J’ai moi-même siégé plusieurs fois (et avec beaucoup de bonheur) dans des jurys de grands concours (Genève, Besançon par exemple). Mais là n’est pas la question…

Les concours sont-ils utiles pour les musiciens, pour le public, pour la musique ?

Trois questions, trois réponses qui ne concordent pas nécessairement.

1. Le grand concours de réputation internationale est-il nécessaire pour un jeune artiste qui veut se lancer dans la carrière ? Réponse à la normande : oui et non. Je suis sûr qu’on arriverait à dresser des listes d’importance équivalente d’une part des grands musiciens qui n’ont jamais eu besoin de concours pour réussir, d’autre part d’autres grands musiciens qu’un (ou des) concours ont mis sur l’orbite d’une grande carrière.

Je ne sache pas que Richter, Arrau, Rubinstein ou Horowitz aient dû leur réputation et leur carrière à un concours. En revanche, l’incroyable succès d’une adolescente argentine à Genève puis à Varsovie (Martha Argerich) a agi comme une révélation pour toute l’Europe mélomane.

Le concours est aussi, malheureusement, un miroir aux alouettes pour des dizaines, voire des centaines, de jeunes talents qui ne survivent pas à l’épreuve et à la notoriété éphémère qui en résulte.

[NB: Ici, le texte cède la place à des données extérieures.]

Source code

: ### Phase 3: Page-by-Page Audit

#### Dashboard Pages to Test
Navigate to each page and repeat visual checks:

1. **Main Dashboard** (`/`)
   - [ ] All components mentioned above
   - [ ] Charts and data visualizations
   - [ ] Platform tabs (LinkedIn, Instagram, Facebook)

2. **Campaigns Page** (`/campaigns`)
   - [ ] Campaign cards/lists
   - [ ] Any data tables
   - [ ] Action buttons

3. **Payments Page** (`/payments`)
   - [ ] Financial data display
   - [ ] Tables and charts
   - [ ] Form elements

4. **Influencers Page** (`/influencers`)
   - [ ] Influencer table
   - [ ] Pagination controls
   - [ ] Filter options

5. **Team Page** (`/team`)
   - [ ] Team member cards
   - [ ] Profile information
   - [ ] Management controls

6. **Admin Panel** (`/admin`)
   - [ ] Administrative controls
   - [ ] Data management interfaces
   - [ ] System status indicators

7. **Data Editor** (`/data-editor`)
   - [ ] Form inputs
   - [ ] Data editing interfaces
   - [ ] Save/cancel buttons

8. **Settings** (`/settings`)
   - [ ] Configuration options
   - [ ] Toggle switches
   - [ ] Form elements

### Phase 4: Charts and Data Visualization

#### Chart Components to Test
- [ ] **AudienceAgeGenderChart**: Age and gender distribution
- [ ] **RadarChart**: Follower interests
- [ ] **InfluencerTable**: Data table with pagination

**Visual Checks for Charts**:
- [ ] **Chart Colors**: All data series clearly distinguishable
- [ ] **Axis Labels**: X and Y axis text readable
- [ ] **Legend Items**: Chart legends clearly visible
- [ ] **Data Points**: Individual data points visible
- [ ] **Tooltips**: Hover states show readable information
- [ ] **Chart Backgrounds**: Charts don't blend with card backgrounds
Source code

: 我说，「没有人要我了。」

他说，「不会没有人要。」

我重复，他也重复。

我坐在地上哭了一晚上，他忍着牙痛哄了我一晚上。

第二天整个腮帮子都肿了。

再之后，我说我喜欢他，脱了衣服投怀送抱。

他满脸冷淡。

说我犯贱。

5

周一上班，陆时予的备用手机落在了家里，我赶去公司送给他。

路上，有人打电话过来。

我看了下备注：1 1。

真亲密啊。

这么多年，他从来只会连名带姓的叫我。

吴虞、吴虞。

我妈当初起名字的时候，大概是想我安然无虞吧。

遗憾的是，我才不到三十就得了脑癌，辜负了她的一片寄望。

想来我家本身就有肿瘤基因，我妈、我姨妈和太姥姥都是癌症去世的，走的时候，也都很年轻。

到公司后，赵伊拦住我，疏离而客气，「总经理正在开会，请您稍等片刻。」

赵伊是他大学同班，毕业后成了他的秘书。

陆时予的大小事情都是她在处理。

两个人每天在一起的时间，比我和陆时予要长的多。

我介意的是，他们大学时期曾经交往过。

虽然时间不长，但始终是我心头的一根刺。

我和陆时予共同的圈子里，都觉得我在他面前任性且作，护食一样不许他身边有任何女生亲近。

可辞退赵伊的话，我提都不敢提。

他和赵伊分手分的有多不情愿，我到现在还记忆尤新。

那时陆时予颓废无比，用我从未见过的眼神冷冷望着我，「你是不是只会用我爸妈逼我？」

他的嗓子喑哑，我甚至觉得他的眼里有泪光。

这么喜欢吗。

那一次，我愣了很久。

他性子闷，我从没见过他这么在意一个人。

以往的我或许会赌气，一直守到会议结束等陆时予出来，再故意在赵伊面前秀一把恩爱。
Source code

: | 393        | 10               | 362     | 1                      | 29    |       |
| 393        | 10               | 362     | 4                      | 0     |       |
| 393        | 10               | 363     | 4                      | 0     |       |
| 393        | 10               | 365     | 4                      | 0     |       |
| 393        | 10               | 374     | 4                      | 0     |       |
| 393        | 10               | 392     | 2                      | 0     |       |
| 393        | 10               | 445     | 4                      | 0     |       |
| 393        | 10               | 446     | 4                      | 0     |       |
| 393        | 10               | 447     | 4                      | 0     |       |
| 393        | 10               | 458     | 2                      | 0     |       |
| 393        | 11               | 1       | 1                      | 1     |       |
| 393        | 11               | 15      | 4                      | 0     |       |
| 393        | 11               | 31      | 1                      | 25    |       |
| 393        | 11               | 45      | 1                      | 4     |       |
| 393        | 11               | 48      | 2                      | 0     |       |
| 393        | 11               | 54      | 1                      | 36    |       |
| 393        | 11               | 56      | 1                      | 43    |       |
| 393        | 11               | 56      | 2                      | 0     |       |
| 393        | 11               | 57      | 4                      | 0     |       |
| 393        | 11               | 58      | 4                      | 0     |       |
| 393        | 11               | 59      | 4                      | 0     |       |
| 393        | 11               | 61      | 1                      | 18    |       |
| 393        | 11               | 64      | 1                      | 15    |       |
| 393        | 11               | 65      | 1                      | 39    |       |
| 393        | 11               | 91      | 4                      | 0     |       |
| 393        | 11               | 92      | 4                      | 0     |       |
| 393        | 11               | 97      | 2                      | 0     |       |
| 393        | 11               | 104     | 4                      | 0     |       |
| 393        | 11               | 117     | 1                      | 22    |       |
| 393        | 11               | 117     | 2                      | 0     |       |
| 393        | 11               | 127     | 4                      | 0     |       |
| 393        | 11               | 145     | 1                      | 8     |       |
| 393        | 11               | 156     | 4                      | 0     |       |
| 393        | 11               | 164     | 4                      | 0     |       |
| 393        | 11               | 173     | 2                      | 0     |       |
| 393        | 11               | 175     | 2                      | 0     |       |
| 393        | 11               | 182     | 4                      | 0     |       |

2. Le concours est-il utile pour le public ? Sans doute, la mention d’un prix, d’une distinction, d’un concours prestigieux dans la « bio » d’un artiste, a-t-elle une petite influence sur le public. En tous cas, en Belgique, l’estampille « Lauréat du Concours Reine Elisabeth » pèse d’un poids non négligeable dans la notoriété d’un musicien, et durablement (des pianistes comme Frank Braley ou notre regrettée Brigitte Engerer peuvent en attester).

Un concours (comme le Reine Elisabeth qui fait salles et audience combles chaque mois de mai) a-t-il des effets positifs sur la vie musicale, la fréquentation des salles de concert ou d’opéra ? J’ai beaucoup plus de doutes.